Dipodium atropurpureum, commonly known as the purple hyacinth orchid, is a mostly leafless mycoheterotrophic orchid that is endemic to New South Wales. In summer it has up to forty dark pinkish purple to reddish purple flowers with darker spots and blotches on a tall flowering stem.

==Description==
Dipodium atropurpureum is a tuberous, perennial herb with leaves reduced to overlapping, greenish purple bracts about 15 mm long and 12 mm wide on the flowering stem. For most of the year, plants are dormant and have no above-ground presence. The flowering stem reaches to a height of 400-600 mm and appears between December and February.
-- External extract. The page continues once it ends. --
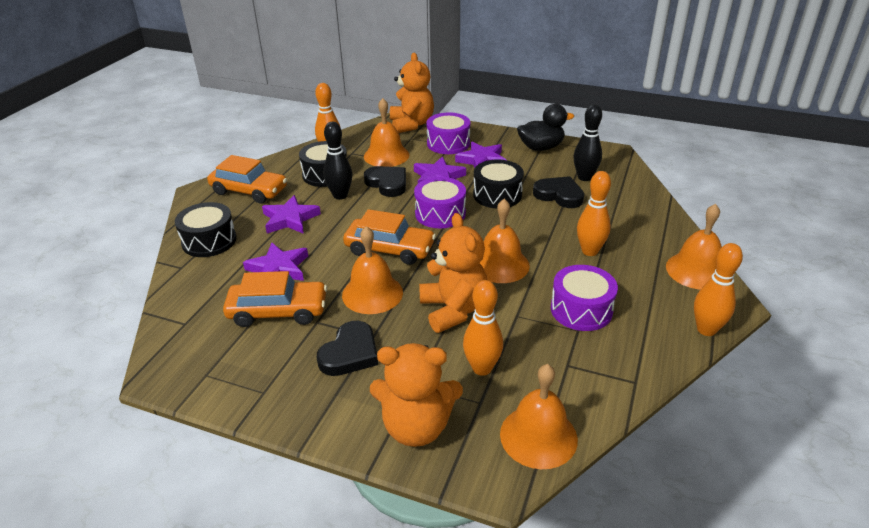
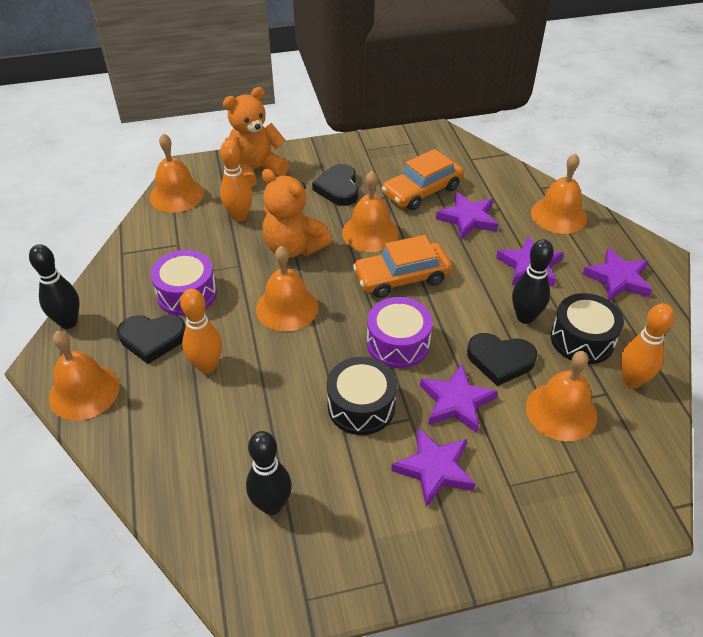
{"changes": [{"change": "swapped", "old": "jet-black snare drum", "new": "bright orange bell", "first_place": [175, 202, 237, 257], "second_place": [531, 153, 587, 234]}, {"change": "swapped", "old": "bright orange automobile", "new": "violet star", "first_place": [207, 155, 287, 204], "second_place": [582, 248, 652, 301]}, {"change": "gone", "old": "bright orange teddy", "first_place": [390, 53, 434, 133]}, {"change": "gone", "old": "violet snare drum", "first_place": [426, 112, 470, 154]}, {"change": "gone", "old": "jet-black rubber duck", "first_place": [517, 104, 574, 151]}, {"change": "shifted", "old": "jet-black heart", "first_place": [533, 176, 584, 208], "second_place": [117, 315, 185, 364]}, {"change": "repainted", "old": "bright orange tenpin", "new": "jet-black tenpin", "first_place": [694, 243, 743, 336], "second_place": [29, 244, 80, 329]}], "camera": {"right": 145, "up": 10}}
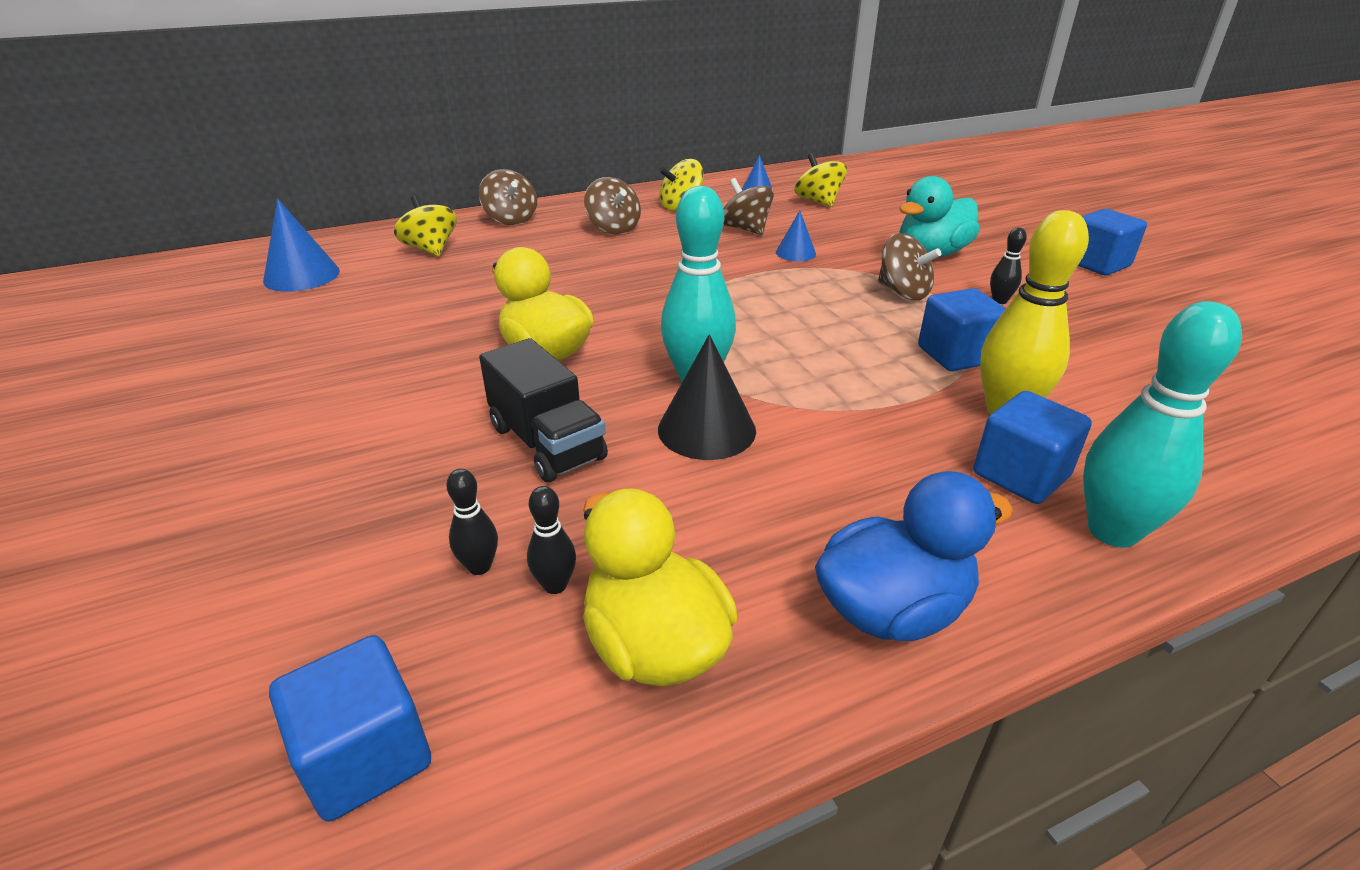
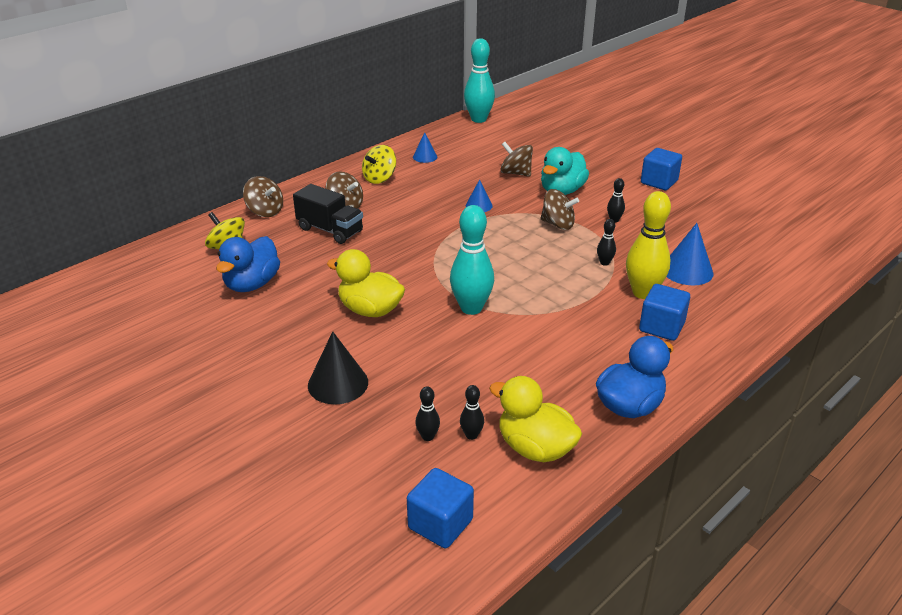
{"changes": [{"change": "shifted", "old": "royal blue cone", "first_place": [263, 199, 340, 292], "second_place": [667, 223, 714, 285]}, {"change": "shifted", "old": "jet-black toy truck", "first_place": [479, 338, 608, 482], "second_place": [293, 184, 363, 244]}, {"change": "shifted", "old": "jet-black cone", "first_place": [658, 334, 756, 460], "second_place": [308, 331, 368, 404]}, {"change": "shifted", "old": "dark brown spinning top", "first_place": [723, 178, 774, 235], "second_place": [500, 142, 533, 177]}, {"change": "gone", "old": "golden spinning top", "first_place": [794, 153, 847, 207]}, {"change": "swapped", "old": "royal blue cube", "new": "jet-black tenpin", "first_place": [918, 288, 1006, 371], "second_place": [597, 219, 616, 266]}, {"change": "shifted", "old": "aqua tenpin", "first_place": [1083, 301, 1242, 548], "second_place": [464, 38, 495, 123]}, {"change": "new", "new": "royal blue rubber duck", "second_place": [216, 236, 280, 292]}], "camera": {"right": -20, "up": 0}}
It bears between ten and forty dark pinkish purple to reddish purple flowers with darker spots and blotches, and 20-25 mm wide. The dorsal sepal is linear to elliptic, 16-18 mm long, about 5 mm wide and the lateral sepals are a similar length but lance-shaped and slightly narrower. The petals are slightly shorter than the sepals and all are free from each other with their tips strongly curved backwards. The labellum is dark purplish red and projects forwards, 13-14 mm long, 5-6.5 mm wide with a narrow central band of mauve hairs up to 1 mm long.

==Taxonomy and naming==
Dipodium atropurpureum was first formally described in 1991 by Australian botanist David Jones and the description was published in Australian Orchid Research. The type specimen was collected east of Walcha in 1987. The specific epithet (atropurpureum) is derived from the Latin words ater meaning "black" and purpura meaning "purple", referring to the dark purple flowers of this orchid.

==Distribution and habitat==
The purple hyacinth orchid is common on the ranges between Kyogle and Wauchope in northern New South Wales where it grows in open forest with sparse low shrubs.

==Ecology==
Pollination of this species, as for all species in the genus, is by native bees and wasps.

==Cultivation==
No leafless species of Dipodium has been sustained in cultivation due to the inability to replicate its association with mycorrhizal fungi in a horticultural context.